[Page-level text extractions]
####
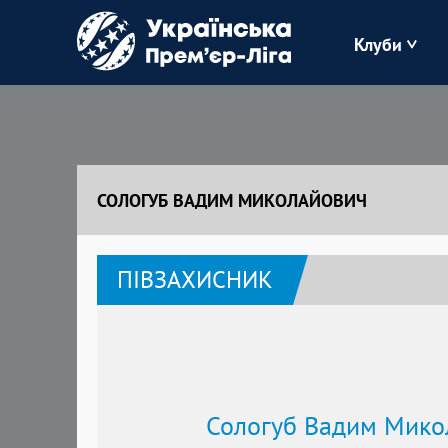
Клуби
Буковина
Зоря
СОЛОГУБ ВАДИМ МИКОЛАЙОВИЧ
Кудрівка
ПІВЗАХИСНИК
Полісся
Сологуб Вадим Мико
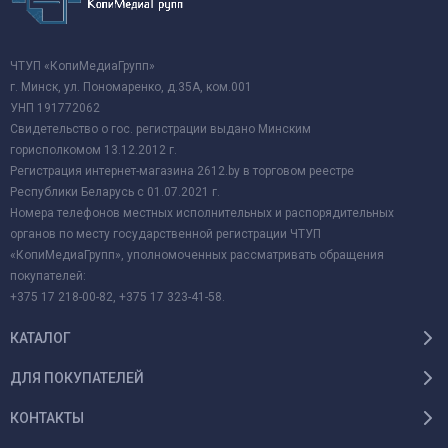
ЧТУП «КопиМедиаГрупп»
г. Минск, ул. Пономаренко, д.35А, ком.001
УНП 191772062
Свидетельство о гос. регистрации выдано Минским
горисполкомом 13.12.2012 г.
Регистрация интернет-магазина 2612.by в торговом реестре
Республики Беларусь с 01.07.2021 г.
Номера телефонов местных исполнительных и распорядительных
органов по месту государственной регистрации ЧТУП
«КопиМедиаГрупп», уполномоченных рассматривать обращения
покупателей:
+375 17 218-00-82, +375 17 323-41-58.
КАТАЛОГ
ДЛЯ ПОКУПАТЕЛЕЙ
КОНТАКТЫ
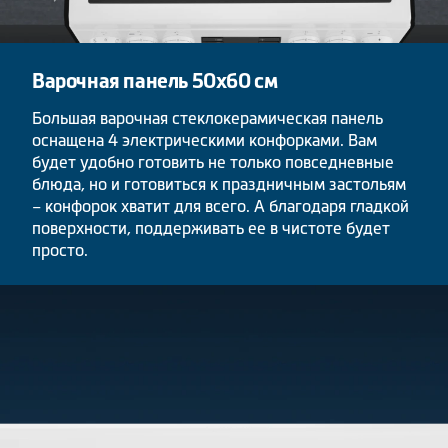
Варочная панель 50х60 см
Большая варочная стеклокерамическая панель
оснащена 4 электрическими конфорками. Вам
будет удобно готовить не только повседневные
блюда, но и готовиться к праздничным застольям
– конфорок хватит для всего. А благодаря гладкой
поверхности, поддерживать ее в чистоте будет
просто.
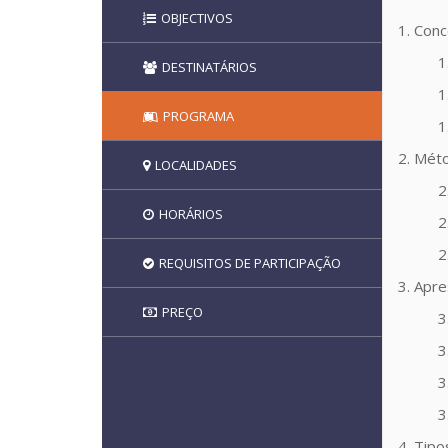
OBJECTIVOS
1. Conc
1
DESTINATÁRIOS
1
PROGRAMA
1
2. Mét
LOCALIDADES
2
HORÁRIOS
2
2
REQUISITOS DE PARTICIPAÇÃO
3. Apr
PREÇO
3
3
3
3
4. Tipo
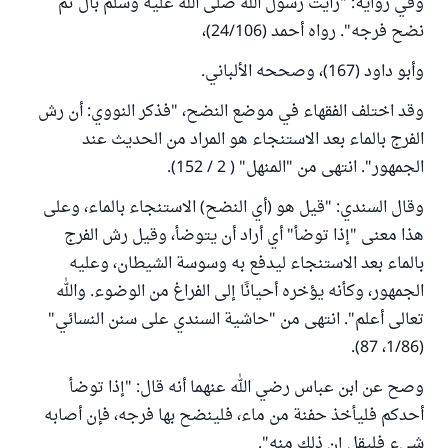
وفي رواية: "رأيت رسول الله صلى الله عليه وسلم بال ثم
نضح فرجه". رواه أحمد (24/106)،
وأبو داود (167)، وصححه الألباني.
وقد اختلف الفقهاء في موضع النضح، "فذكر النووي: أن رش
الفرج بالماء بعد الاستنجاء هو المراد من الحديث عند
الجمهور". انتهى من "المنهل" ( 2 / 152).
وقال السندي: "قيل هو (أي النضح) الاستنجاء بالماء، وعلى
هذا معنى "إذا توضأ" أي أراد أن يتوضأ، وقيل رش الفرج
بالماء بعد الاستنجاء ليدفع به وسوسة الشيطان، وعليه
الجمهور، وكأنه يؤخره أحيانًا إلى الفراغ من الوضوء. والله
تعالى أعلم". انتهى من "حاشية السندي على سنن النسائي"
(1/86، 87).
وصح عن ابن عباس رضي الله عنهما أنه قال: "إذا توضأ
أحدكم فليأخذ حفنة من ماء، فلينضح بها فرجه، فإن أصابه
شيء فليقل إن ذلك منه".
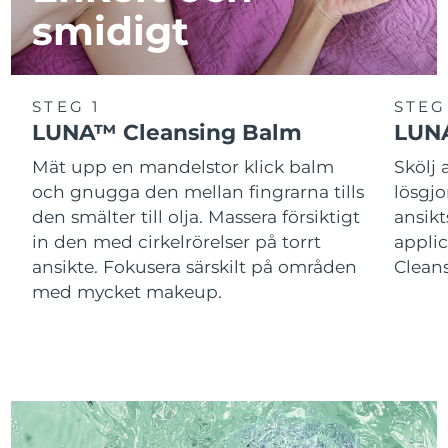
smidigt
STEG 1
STEG
LUNA™ Cleansing Balm
LUNA
Mät upp en mandelstor klick balm
Skölj
och gnugga den mellan fingrarna tills
lösgj
den smälter till olja. Massera försiktigt
ansik
in den med cirkelrörelser på torrt
applic
ansikte. Fokusera särskilt på områden
Cleans
med mycket makeup.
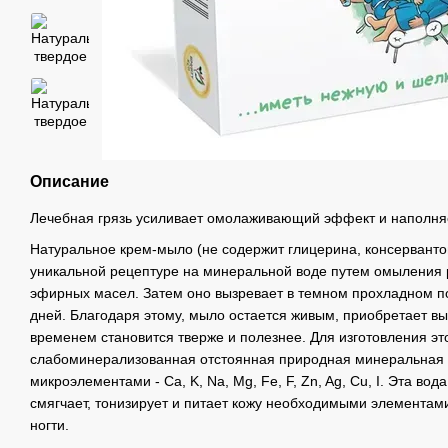
Описание
Лечебная грязь усиливает омолаживающий эффект и наполняе
Натуральное крем-мыло (не содержит глицерина, консервантов
уникальной рецептуре на минеральной воде путем омыления 
эфирных масел. Затем оно вызревает в темном прохладном 
дней. Благодаря этому, мыло остается живым, приобретает вы
временем становится тверже и полезнее. Для изготовления эт
слабоминерализованная отстоянная природная минеральная 
микроэлементами - Ca, K, Na, Mg, Fe, F, Zn, Ag, Cu, I. Эта вод
смягчает, тонизирует и питает кожу необходимыми элементами
ногти.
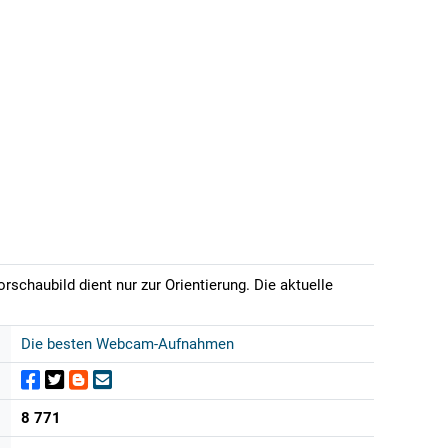
rschaubild dient nur zur Orientierung. Die aktuelle
Die besten Webcam-Aufnahmen
8 771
####
• Task item:
Scan the lines above for "будет" and state how many match, nothing more.

• Result of this task:
2